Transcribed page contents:

○ ○ ○

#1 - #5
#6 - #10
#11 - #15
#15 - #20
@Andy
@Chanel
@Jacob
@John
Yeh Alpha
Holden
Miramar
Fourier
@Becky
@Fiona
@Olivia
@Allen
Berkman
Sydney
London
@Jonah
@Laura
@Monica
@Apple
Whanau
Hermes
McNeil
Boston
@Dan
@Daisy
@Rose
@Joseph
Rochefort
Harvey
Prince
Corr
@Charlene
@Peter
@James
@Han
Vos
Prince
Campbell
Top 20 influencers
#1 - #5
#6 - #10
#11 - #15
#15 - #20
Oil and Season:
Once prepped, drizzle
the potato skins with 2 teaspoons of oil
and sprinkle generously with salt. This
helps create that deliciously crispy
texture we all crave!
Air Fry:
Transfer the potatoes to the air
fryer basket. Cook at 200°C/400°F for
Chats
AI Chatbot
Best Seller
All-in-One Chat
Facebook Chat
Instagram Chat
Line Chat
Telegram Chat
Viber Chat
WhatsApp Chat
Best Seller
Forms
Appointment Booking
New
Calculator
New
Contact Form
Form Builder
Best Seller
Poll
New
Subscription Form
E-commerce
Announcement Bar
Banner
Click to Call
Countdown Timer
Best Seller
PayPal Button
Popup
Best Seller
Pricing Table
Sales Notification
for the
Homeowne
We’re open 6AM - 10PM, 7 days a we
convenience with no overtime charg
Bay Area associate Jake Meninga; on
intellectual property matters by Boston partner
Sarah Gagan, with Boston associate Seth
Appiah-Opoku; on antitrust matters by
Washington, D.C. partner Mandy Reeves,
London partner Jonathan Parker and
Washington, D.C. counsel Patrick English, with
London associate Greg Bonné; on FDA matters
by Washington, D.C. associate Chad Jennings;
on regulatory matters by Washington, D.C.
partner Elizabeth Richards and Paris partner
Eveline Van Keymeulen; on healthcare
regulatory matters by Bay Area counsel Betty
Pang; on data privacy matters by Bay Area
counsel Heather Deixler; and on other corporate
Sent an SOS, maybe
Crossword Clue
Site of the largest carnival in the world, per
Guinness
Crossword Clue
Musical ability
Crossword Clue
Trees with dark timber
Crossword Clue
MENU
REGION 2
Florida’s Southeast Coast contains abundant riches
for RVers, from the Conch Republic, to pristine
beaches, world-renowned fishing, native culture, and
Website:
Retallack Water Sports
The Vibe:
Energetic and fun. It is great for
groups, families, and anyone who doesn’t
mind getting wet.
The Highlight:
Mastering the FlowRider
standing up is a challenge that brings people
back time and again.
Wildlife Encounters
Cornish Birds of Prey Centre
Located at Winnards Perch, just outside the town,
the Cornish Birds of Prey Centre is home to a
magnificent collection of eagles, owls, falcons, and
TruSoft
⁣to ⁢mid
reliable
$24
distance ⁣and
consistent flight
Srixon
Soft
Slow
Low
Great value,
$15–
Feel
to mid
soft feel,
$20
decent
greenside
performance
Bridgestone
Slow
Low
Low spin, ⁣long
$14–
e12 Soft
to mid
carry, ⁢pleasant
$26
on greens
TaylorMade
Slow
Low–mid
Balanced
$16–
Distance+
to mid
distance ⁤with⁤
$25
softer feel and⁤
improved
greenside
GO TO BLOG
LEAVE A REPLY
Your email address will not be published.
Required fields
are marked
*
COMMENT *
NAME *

○ ○ ○

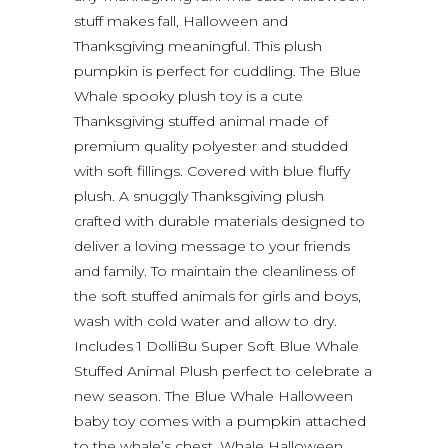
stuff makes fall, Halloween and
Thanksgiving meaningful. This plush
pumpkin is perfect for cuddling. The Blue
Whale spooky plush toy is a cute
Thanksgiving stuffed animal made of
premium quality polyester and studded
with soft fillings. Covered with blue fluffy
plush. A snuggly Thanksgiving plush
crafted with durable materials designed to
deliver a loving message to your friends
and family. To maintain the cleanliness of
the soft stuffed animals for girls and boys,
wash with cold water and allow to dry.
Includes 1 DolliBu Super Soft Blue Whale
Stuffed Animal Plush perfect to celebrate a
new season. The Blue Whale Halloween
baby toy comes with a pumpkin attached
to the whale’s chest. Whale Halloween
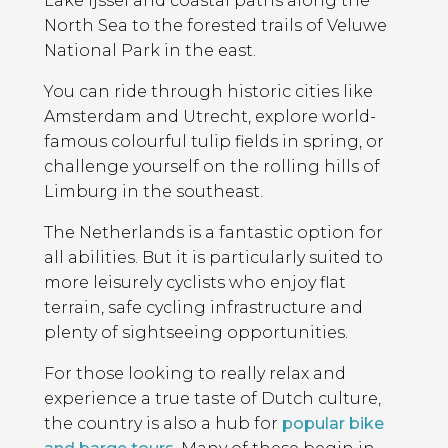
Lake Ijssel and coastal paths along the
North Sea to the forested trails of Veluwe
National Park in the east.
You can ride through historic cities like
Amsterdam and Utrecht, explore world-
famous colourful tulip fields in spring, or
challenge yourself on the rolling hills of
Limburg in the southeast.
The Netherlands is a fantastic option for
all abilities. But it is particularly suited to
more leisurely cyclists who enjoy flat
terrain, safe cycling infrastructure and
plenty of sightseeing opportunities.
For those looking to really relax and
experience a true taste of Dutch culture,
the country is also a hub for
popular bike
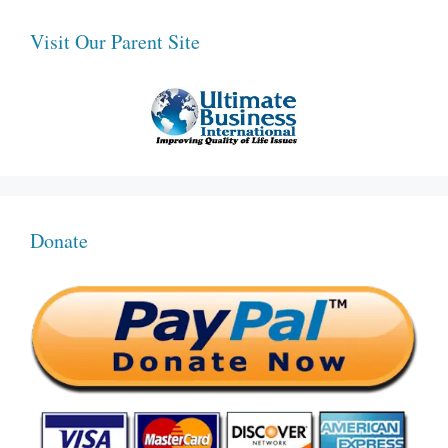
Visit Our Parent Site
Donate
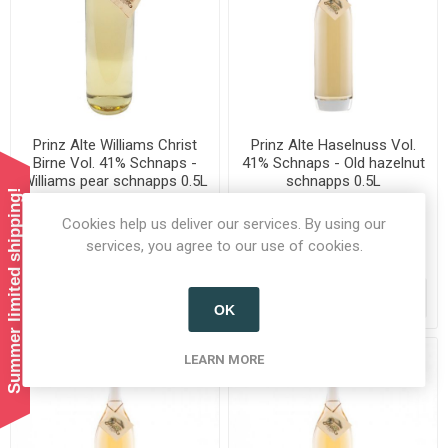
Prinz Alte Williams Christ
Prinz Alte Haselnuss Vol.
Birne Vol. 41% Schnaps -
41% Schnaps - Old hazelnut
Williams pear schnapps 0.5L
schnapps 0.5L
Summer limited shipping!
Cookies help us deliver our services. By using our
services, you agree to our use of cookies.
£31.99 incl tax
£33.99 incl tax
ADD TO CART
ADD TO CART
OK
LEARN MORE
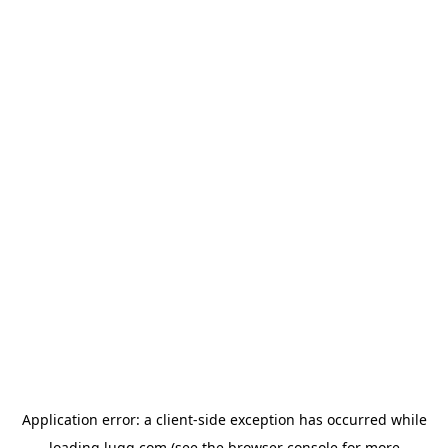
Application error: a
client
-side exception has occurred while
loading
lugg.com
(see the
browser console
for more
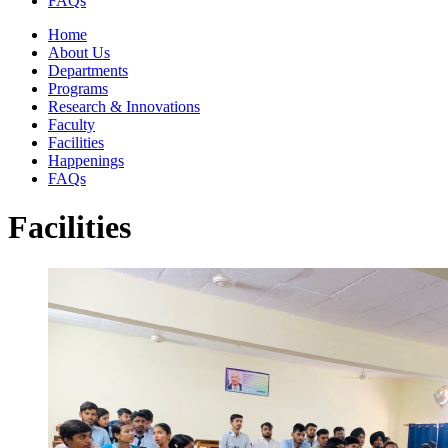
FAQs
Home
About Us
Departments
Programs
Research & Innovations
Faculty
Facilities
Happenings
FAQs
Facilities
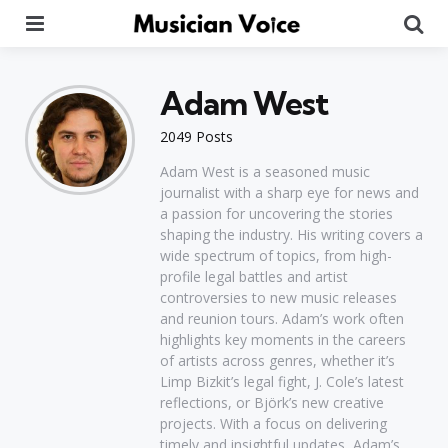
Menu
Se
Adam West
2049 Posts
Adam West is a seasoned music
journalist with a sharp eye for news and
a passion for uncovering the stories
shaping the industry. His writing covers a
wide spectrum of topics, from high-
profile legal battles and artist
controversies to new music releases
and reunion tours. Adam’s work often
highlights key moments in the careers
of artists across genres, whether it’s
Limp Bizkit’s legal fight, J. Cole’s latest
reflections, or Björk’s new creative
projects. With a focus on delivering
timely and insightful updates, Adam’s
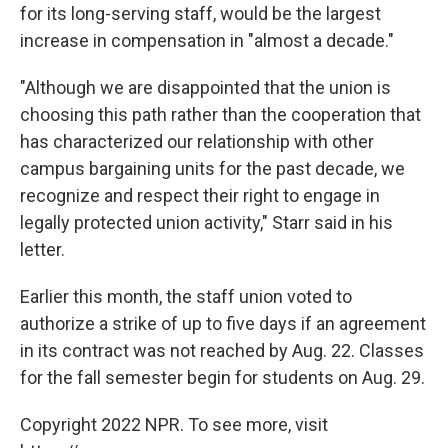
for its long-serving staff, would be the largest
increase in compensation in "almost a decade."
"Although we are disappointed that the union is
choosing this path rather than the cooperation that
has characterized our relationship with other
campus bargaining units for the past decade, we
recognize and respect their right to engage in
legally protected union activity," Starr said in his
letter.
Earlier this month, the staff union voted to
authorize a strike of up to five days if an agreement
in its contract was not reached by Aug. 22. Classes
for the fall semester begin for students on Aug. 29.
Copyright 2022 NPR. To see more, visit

○ ○ ○

### ACTIVITY
Your reply must consist solely of the number of lines in the data that contain the word "fields".

### WRITTEN SOLUTION
2